Le thread worker s'exécute avec un drapeau TLS défini que le VEH vérifie. Les propres appels système du worker (NtProtect pour le patching, NtQuery pour le scan) déclenchent nos points d'arrêt comme n'importe quoi d'autre, mais le drapeau indique au VEH de sauter la logique de détection et de rediriger silencieusement via le trampoline.
La section critique s'initialise elle-même la première fois que quelqu'un appelle, via un échange-comparaison à trois états (0 = non initialisé, 2 = occupé, 1 = prêt). C'est moche mais cela évite d'avoir besoin d'un constructeur statique à l'intérieur d'une DLL, ce qui sur Windows est un ensemble distinct de problèmes impliquant le verrou du chargeur, etc.

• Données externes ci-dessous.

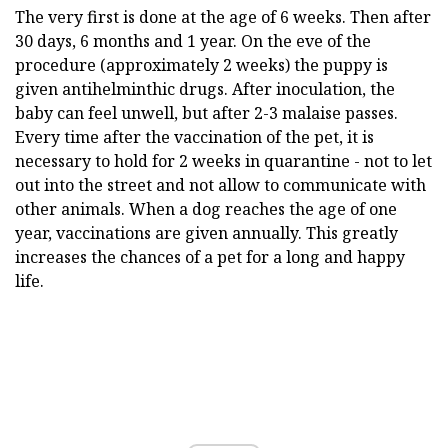
The very first is done at the age of 6 weeks. Then after
30 days, 6 months and 1 year. On the eve of the
procedure (approximately 2 weeks) the puppy is
given antihelminthic drugs. After inoculation, the
baby can feel unwell, but after 2-3 malaise passes.
Every time after the vaccination of the pet, it is
necessary to hold for 2 weeks in quarantine - not to let
out into the street and not allow to communicate with
other animals. When a dog reaches the age of one
year, vaccinations are given annually. This greatly
increases the chances of a pet for a long and happy
life.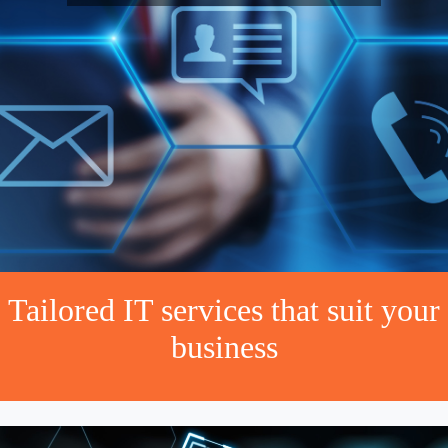
Tailored IT services that suit your
business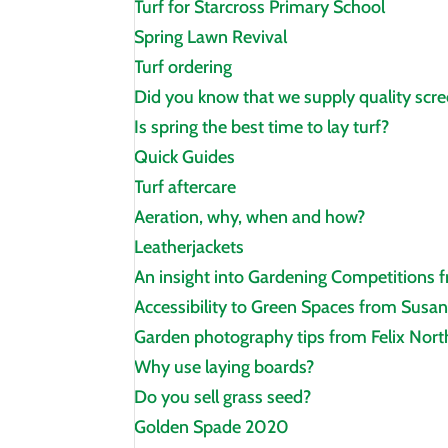
Turf for Starcross Primary School
Spring Lawn Revival
Turf ordering
Did you know that we supply quality scre
Is spring the best time to lay turf?
Quick Guides
Turf aftercare
Aeration, why, when and how?
Leatherjackets
An insight into Gardening Competitions 
Accessibility to Green Spaces from Susan
Garden photography tips from Felix Nor
Why use laying boards?
Do you sell grass seed?
Golden Spade 2020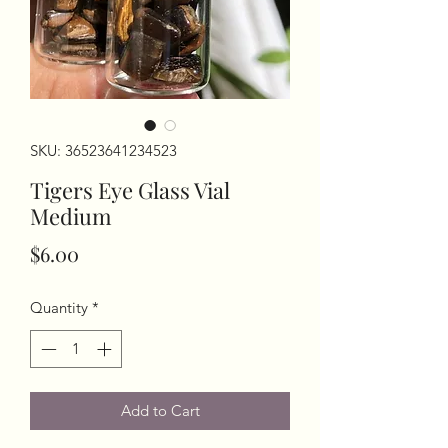
SKU: 36523641234523
Tigers Eye Glass Vial
Medium
Price
$6.00
Quantity
*
Add to Cart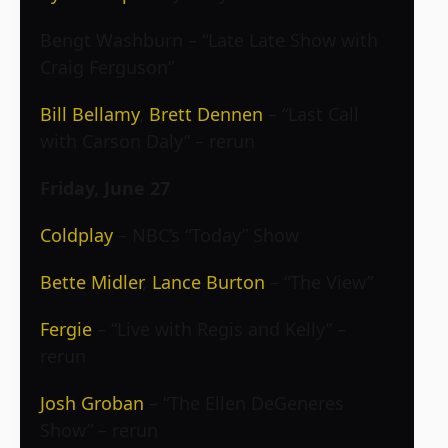
Bengt Washburn – “Late Late Show with
Craig Ferguson”
Bill Bellamy
,
Brett Dennen
– “Last Call
with Carson Daly” – rerun
Friday, June 27
Coldplay
– NBC’s “Today” Show
Bette Midler
,
Lance Burton
– “The View”
Fergie
– “Live with Regis and Kelly” –
rerun
Josh Groban
– “The Ellen DeGeneres
Show” – rerun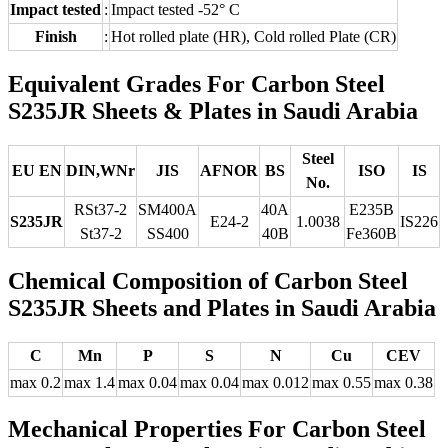
Impact tested
:
Impact tested -52° C
Finish
:
Hot rolled plate (HR), Cold rolled Plate (CR)
Equivalent Grades For Carbon Steel
S235JR Sheets & Plates in Saudi Arabia
Steel
EU EN
DIN,WNr
JIS
AFNOR
BS
ISO
IS
No.
RSt37-2
SM400A
40A
E235B
S235JR
E24-2
1.0038
IS226
St37-2
SS400
40B
Fe360B
Chemical Composition of Carbon Steel
S235JR Sheets and Plates in Saudi Arabia
C
Mn
P
S
N
Cu
CEV
max 0.2
max 1.4
max 0.04
max 0.04
max 0.012
max 0.55
max 0.38
Mechanical Properties For Carbon Steel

Une chose ABI à signaler. INT3 est un piège, ce qui signifie que Context->Rip pointe vers l'instruction suivante lorsque notre VEH est appelé, pas le piège lui-même. Si nous avons patché l'octet à 0x7FF827660372, Context->Rip arrive au VEH comme 0x7FF827660373. Le Record->ExceptionAddress pointe vers le piège, mais nous devons réinitialiser Context->Rip = ExceptionAddress avant de le rediriger vers le trampoline, sinon le trampoline démarre un octet trop tard et le syscall ne fait rien d'utile, je vous le dis parce que c'était un bug qui m'a pris un temps fou à trouver.
Il y a quatre exports. IscInitialize arme le détecteur ; DllMain l'appelle automatiquement mais vous pouvez l'appeler depuis un processus hôte si vous voulez une valeur de retour. IscGetDetectionCount retourne un compteur croissant de manière monotone. IscShutdown attend les gestionnaires en vol et restaure les octets 0F. IscFlush vide de manière synchrone l'anneau, utile si vous intégrez le détecteur dans un bac à sable qui a besoin des événements avant que l'échantillon ne se termine.
L'intégration minimale est LoadLibrary. DllMain gère l'initialisation et démarre les deux threads d'arrière-plan à partir de là.
Isc = Appels Système Indirects (Indirect Syscalls)
Choses que nous n'attrapons pas encore.
Un échantillon qui effectue des vérifications d'intégrité
Un échantillon utilisant des stubs que nous n'avons pas patchés. La liste blanche actuelle comporte environ 40 noms couvrant les primitives offensives de mémoire, processus, thread, section, jeton et fichier. Ajouter plus est incrémental tant que DllMain se termine rapidement. Patcher les 488 stubs depuis l'intérieur du verrou du chargeur, c'est juste euh...
Un échantillon s'exécutant avec des privilèges noyau. Ce n'est pas un problème en mode utilisateur.
INT3 est ce que nous avons finalement choisi, mais le mécanisme de piège n'est pas la partie intéressante. La raison pour laquelle il fonctionne mieux que PAGE_GUARD est que le piège ne nécessite pas de négociation continue avec l'OS. L'octet est CC. Il reste CC. L'OS n'a pas d'opinion sur les octets qui vivent dans ntdll.